Quando chegou ao apartamento ligou para ela.
- Estou em casa. Quando quiser pode vir.
Entrou no quarto e foi tomar um banho. Nem havia se enxugado e o interfone tocou. Era Neuza!
- Puxa! Deve ser muito grave mesmo para você vir assim tão depressa.
- E é amiga. É muito grave!
Neuza sentou-se no sofá próximo à janela e começou a falar:
- Você conheceu Ruth na festa daquele dia?
- Ruth? Sim. Ela se apresentou de uma maneira pouco amigável.
- Então sabe quem era uma das amantes de seu marido!
- É!
- Ela é professora de direito, promotora na vara criminal entre outras coisas. Solteirona, mal amada, não sei o que Maurício achava nela. Mas, vá lá, ela é realmente bonita.
- Sim é!
- Então! Ela está armando um fusuê danado! Procurou a mãe de Maurício e colocou um monte de caraminholas na cabeça dela, e está instigando essa investigação de próprio punho. Acho que os policiais estão fazendo essa confusão toda porque a mal amada não os deixa em paz. Mas, para encurtar a história, estamos todos sendo arguidos para serem os nossos depoimentos colocados nos autos. Nem o diretor da faculdade passou em branco. Ainda bem que todos falam a mesma língua. Maurício era um devasso nessa questão de mulheres. E a tal Ruth não quer aceitar que ele fugiu com alguma de suas amantes, pois se considerava única e com direitos, porque, segundo ela, ele estava abandonando você para ficar com ela. Arre! Não se enxerga!
Enquanto Neuza falava, Clarissa via o marido caído ali perto da pia, e depois descia pelas águas límpidas do mar. Por que ele não deixou ela enfiar a faca no próprio peito? Por que virou em sua direção? Não lembrava muito bem! Ela o amava tanto! Aquela pia fora ele que escolhera. O granito branco reluzente refletia a luz que vinha da janela. O piso da sala estava limpo e brilhante. Ela lavara bem, estava bonito! Ruth?
- Clarissa está me ouvindo?
- Sim Neuza! Continue.
- Se lhe faz mal eu paro.
- Não! Continue, é interessante ouvir falar de meu marido com sua amante interessada em saber onde ele está. Eu também gostaria de saber.
E não era mentira! Gostaria de saber se os tubarões o comeram, ou um cardume de piranhas, quem sabe? E os outros?
- Amiga! Vou parar por aqui! Sua fisionomia está transfigurada. Mas olhe. O que eu quero mesmo é avisá-la que você vai ser interrogada novamente, e a maluca quer estar presente no interrogatório. Você vai prometer que me avisará quando isso for acontecer. Quero ir junto, ok?
- Certo! Avisarei!
- Vou ficar aqui um pouco até seu rosto voltar ao normal.

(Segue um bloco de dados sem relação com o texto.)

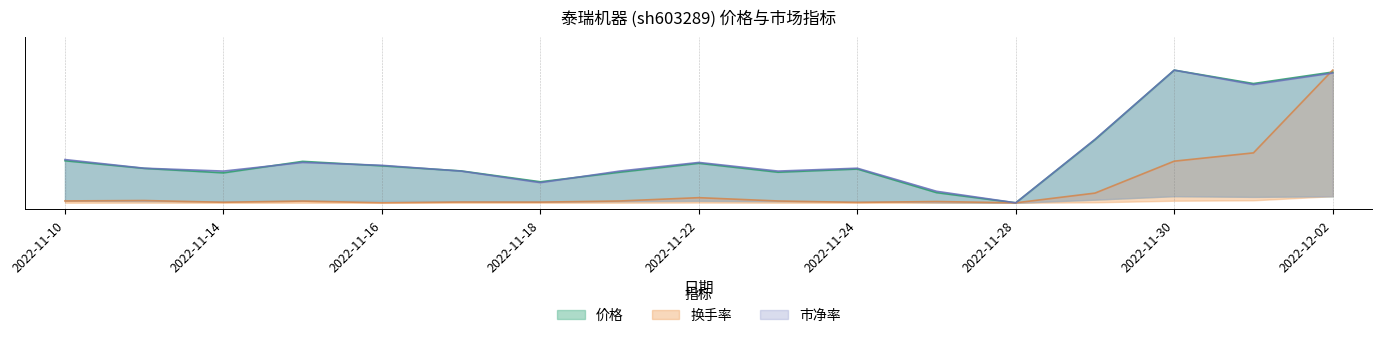

Reading left to right, transcribe all the data shown in this chart.

价格: 0.3	0.3	0.2	0.3	0.3	0.2	0.2	0.2	0.3	0.2	0.3	0.1	0.0	0.5	1.0	0.9	1.0
换手率: 0.0	0.0	0.0	0.0	0.0	0.0	0.0	0.0	0.0	0.0	0.0	0.0	0.0	0.1	0.3	0.4	1.0
市净率: 0.3	0.3	0.2	0.3	0.3	0.2	0.2	0.2	0.3	0.2	0.3	0.1	0.0	0.5	1.0	0.9	1.0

- Não precisa Neuza! Só estou cansada, mal pude tomar meu banho, como vê, ainda estou com a toalha.
- Desculpe querida amiga! Na ânsia de avisá-la nem previ que estaria cansada da viagem. Volto amanhã para conversarmos mais, ok?
- Está bem! Esperarei.
Quando Neuza saiu Clarissa voltou para o quarto. No armário junto com suas roupas ainda estavam as roupas de Maurício. Procurou uma camisa dele e vestiu. Era uma camisa vermelha que o deixava tão lindo quando a vestia!

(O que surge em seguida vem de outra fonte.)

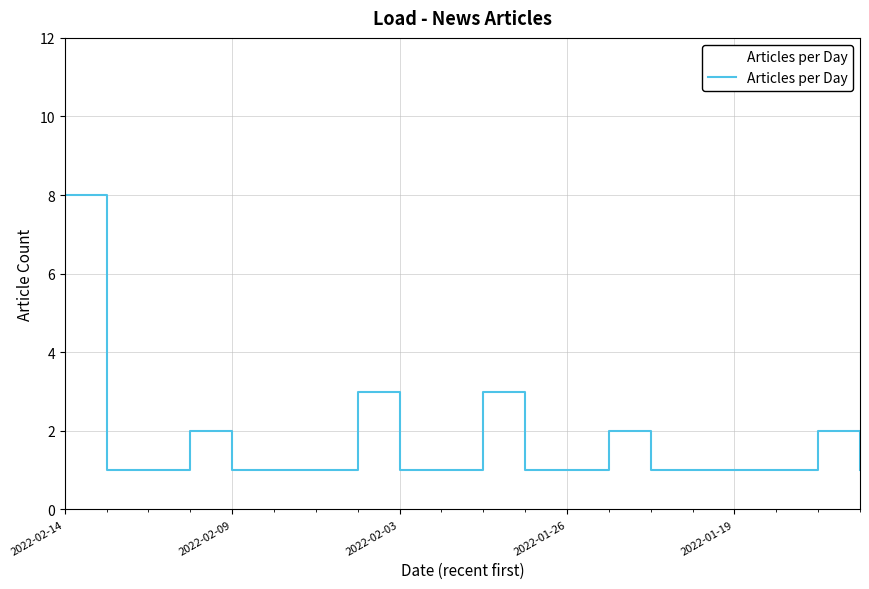

Count the number of values greater than 1.

6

Por baixo estava nua. A dor no peito estava alastrando para o braço. A dor de cabeça estava aumentando gradativamente. Foi até a cozinha e falou ao interfone para o porteiro enviar alguém para pegar uma chave, que queria que fosse entregue a sua amiga que viria amanhã. O nome era Neuza.
- Tudo bem Dona Clarissa. A senhora quer que envie sua correspondência? A caixa está muito cheia.
- Está bem! Mande!
Depois de alguns minutos um dos rapazes da limpeza bateu na porta. Clarissa abriu e pegou o enorme pacote de correspondência. Não se lembrava desde quando não olhava a caixa do correio. Devia haver contas a serem pagas. Olharia depois. Entregou a chave ao rapaz com um bilhete para Neuza. Já era noite.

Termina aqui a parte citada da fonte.